Facial Hair Friday: Walt Whitman

Walt Whitman, ca. 1863-1865. (National Archives Identifier 525875)

April is National Poetry Month, and today we’re looking at one of the most famous American poets of all time: Walt Whitman.

In addition to his bushy beard, Walt Whitman is probably best known as the American poet who wrote Leaves of Grass. But you may not have known he was also a federal worker. It wasn’t uncommon in the 19th century for literary figures to be appointed to civil service positions.

Whitman, a native of New York, came to Washington, DC, in late 1862 to look for his brother George, who was serving in the U.S. Civil War. To support himself, Whitman worked part-time in the Army paymaster’s unit while he volunteered to help wounded and sick soldiers.

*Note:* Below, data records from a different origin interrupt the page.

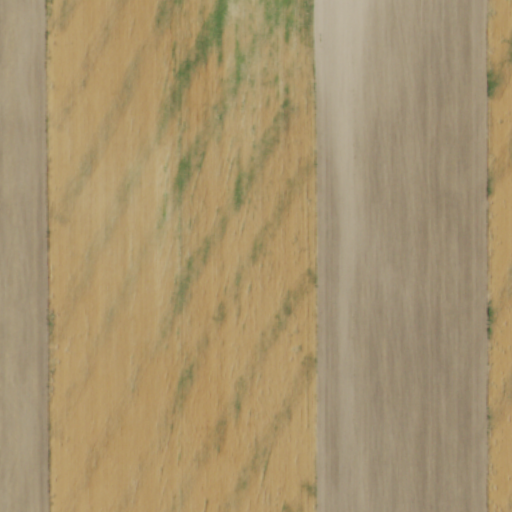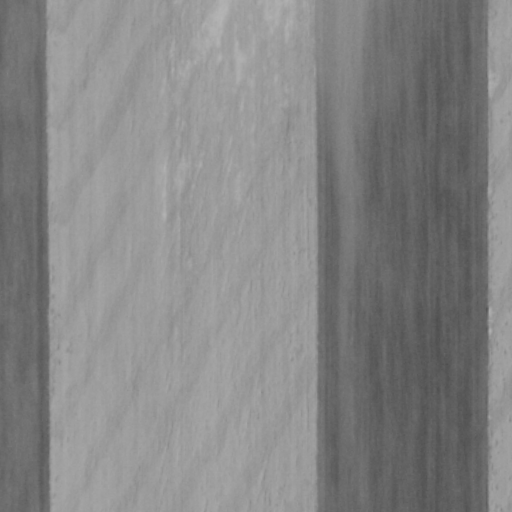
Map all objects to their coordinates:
crop: (256, 256)
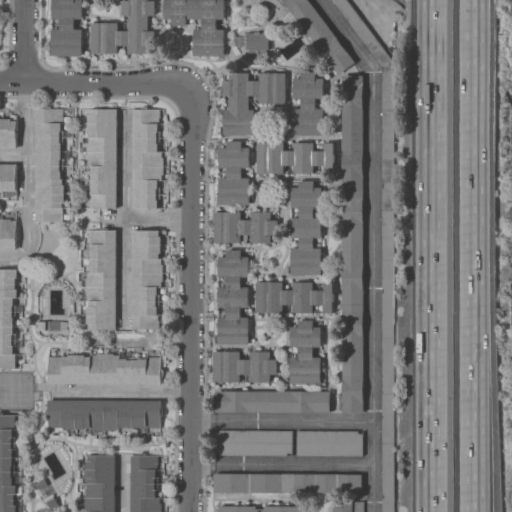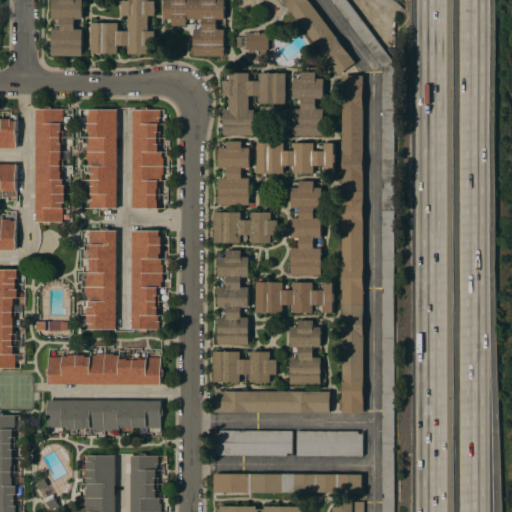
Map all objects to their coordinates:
road: (470, 3)
building: (198, 23)
building: (200, 23)
building: (66, 28)
building: (67, 28)
building: (125, 30)
building: (126, 30)
building: (320, 34)
road: (344, 36)
road: (26, 41)
building: (257, 45)
building: (256, 46)
building: (372, 52)
road: (96, 83)
building: (249, 99)
building: (250, 99)
building: (307, 105)
building: (308, 105)
building: (7, 133)
building: (8, 133)
building: (145, 157)
road: (15, 158)
building: (101, 158)
building: (102, 158)
building: (146, 158)
building: (293, 158)
building: (294, 158)
building: (48, 165)
building: (49, 165)
road: (31, 171)
building: (233, 174)
building: (234, 174)
building: (8, 178)
building: (7, 181)
building: (388, 185)
building: (352, 188)
building: (345, 200)
road: (127, 219)
road: (149, 221)
building: (243, 227)
building: (243, 227)
building: (306, 229)
building: (305, 230)
building: (7, 233)
building: (7, 234)
building: (382, 247)
road: (432, 255)
road: (472, 259)
road: (477, 259)
road: (15, 260)
building: (101, 279)
building: (102, 279)
building: (146, 279)
building: (145, 280)
road: (372, 292)
building: (292, 297)
building: (293, 297)
road: (193, 298)
building: (233, 298)
building: (232, 299)
building: (387, 299)
building: (7, 316)
building: (8, 318)
building: (305, 353)
building: (305, 354)
building: (352, 359)
building: (388, 365)
building: (242, 366)
building: (242, 367)
building: (105, 369)
building: (104, 370)
road: (119, 392)
building: (271, 402)
building: (272, 402)
building: (104, 414)
building: (105, 415)
building: (388, 418)
road: (283, 421)
building: (253, 442)
building: (253, 443)
building: (328, 443)
building: (329, 443)
building: (7, 462)
building: (7, 463)
road: (283, 465)
building: (388, 477)
building: (286, 482)
building: (99, 483)
building: (144, 483)
building: (286, 483)
building: (100, 484)
building: (144, 484)
road: (125, 485)
building: (349, 506)
building: (348, 507)
building: (258, 509)
building: (259, 509)
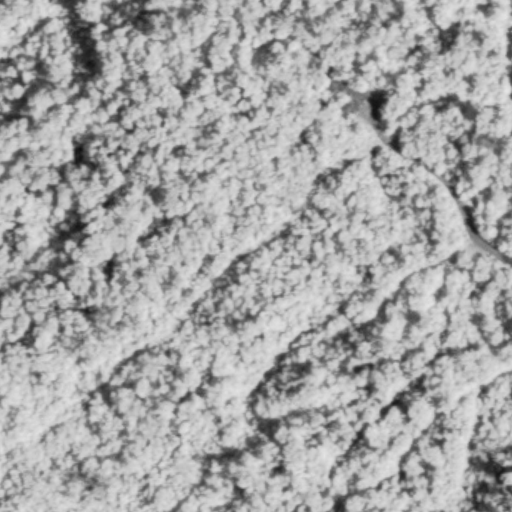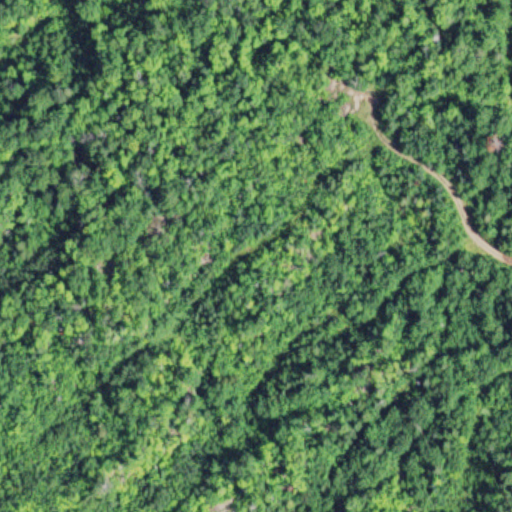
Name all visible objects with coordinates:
road: (477, 236)
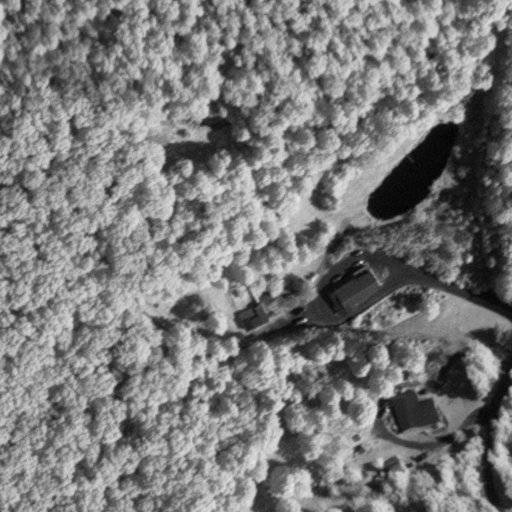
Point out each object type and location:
building: (351, 287)
building: (251, 315)
building: (410, 410)
road: (492, 438)
building: (390, 470)
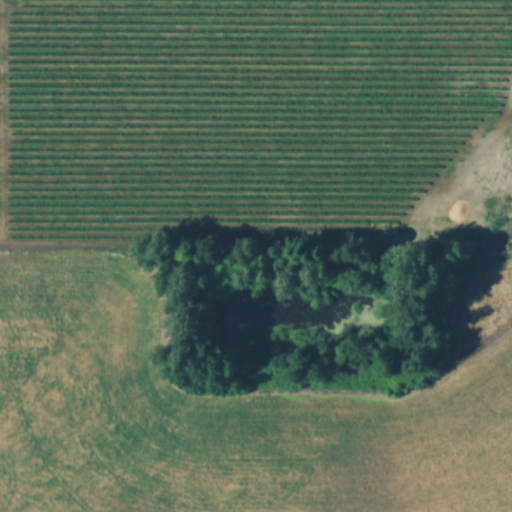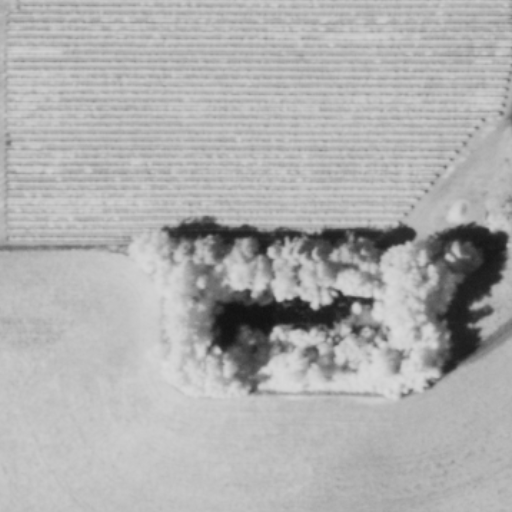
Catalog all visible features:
road: (511, 171)
crop: (255, 256)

He eventually was able to secure a position at the Department of the Interior, although he was fired from it in 1865, allegedly because the new Secretary of the Interior, James Harlan, was not a fan of Leaves of Grass. Harlan later denied that was the reason. Whitman soon found work as a clerk for the Attorney General at the Department of Justice and later in Solicitor’s Office Department of Treasury.

Receipt from Treasury Department Disbursing Office, September 26, 1866. (National Archives Identifier 6740798)

While he was in the nation’s capital, Whitman was photographed by famous photographer Mathew Brady on multiple occasions. Whitman’s beard, which he touted the benefits of having, went on to inspire future facial hair lovers for generations to come. 

Whitman left Washington in 1873 after suffering a stroke and moved to Camden, New Jersey, to live with his brother. Over a year later, Whitman was terminated from his position in the Solicitor’s Office. He attempted to regain federal employment in 1875 but was unsuccessful. He spent the rest of his life writing and spending time with friends and family. Whitman died in Camden on March 26, 1892.

Whitman’s personnel file from the Treasury Department has been digitized and is available in our Online Catalog. In it, you’ll find a letter of recommendation from another famous poet, Ralph Waldo Emerson. The Catalog also has other digitized files related to Whitman’s time working for the federal government.